● What to work on
Extract each line holding the word "RAISIN" from the entries.

● The data
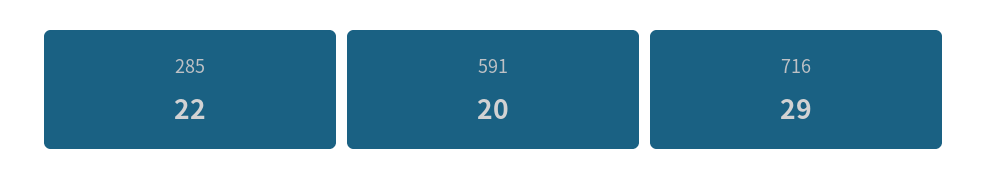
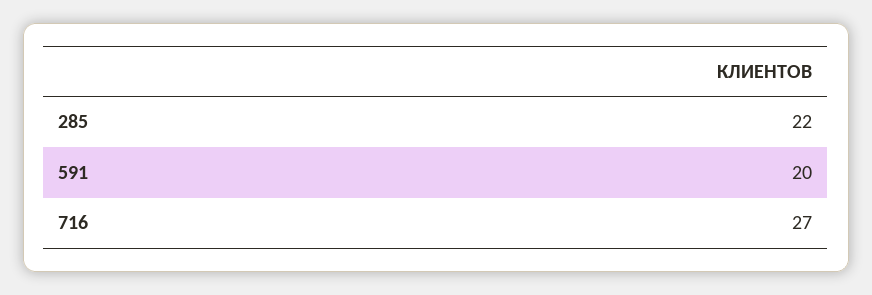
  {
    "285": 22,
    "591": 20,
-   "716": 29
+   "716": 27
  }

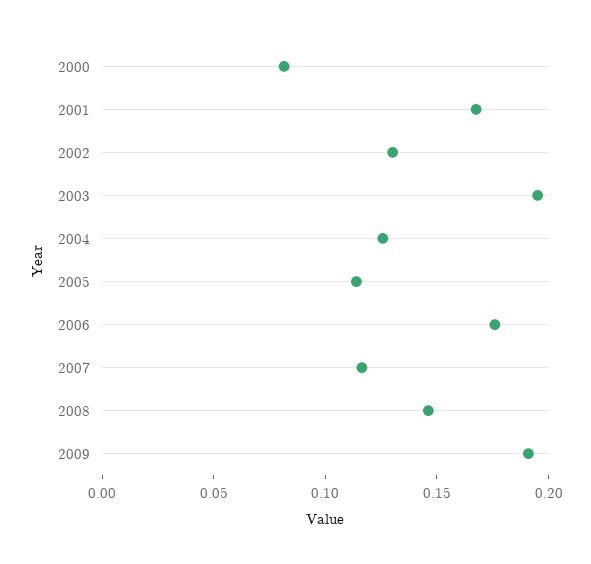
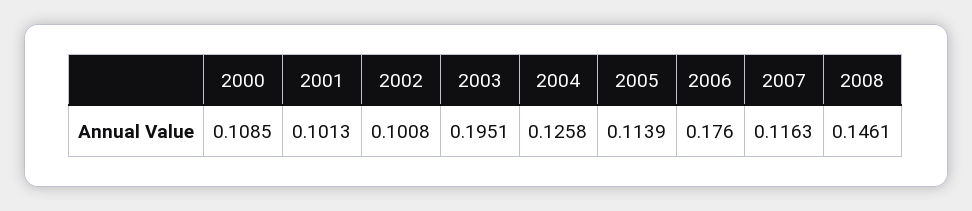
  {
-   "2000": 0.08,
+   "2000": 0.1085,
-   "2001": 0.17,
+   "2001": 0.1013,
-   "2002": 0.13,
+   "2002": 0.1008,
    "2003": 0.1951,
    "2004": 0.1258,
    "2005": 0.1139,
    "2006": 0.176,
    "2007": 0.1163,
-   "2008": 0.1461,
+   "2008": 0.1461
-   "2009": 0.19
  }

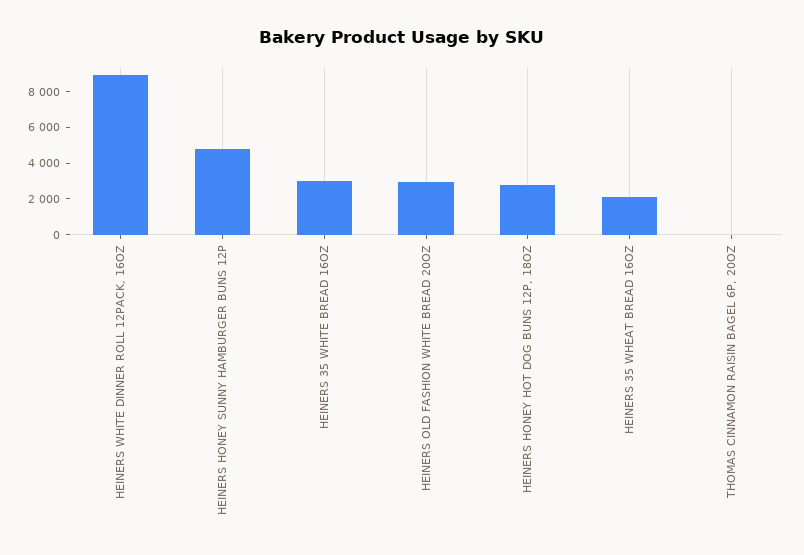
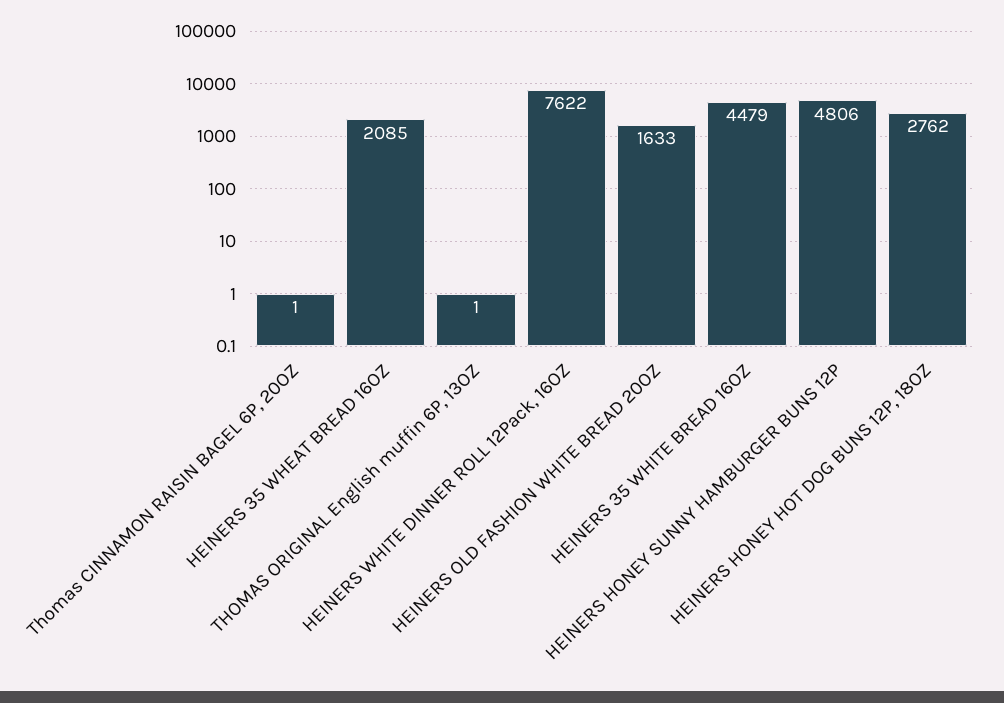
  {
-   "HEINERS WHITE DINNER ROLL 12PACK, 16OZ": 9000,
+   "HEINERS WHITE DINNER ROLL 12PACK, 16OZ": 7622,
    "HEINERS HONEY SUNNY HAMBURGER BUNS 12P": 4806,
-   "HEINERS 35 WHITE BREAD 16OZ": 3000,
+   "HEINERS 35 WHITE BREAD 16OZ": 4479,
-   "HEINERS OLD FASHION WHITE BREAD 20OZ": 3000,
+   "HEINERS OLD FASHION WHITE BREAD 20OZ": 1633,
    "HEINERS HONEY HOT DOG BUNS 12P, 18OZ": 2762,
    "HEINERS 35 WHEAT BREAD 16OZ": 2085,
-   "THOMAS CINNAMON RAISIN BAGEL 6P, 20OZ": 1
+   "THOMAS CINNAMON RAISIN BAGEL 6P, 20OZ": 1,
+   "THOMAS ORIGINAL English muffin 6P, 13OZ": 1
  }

● Solution to the problem
-   "THOMAS CINNAMON RAISIN BAGEL 6P, 20OZ": 1
+   "THOMAS CINNAMON RAISIN BAGEL 6P, 20OZ": 1,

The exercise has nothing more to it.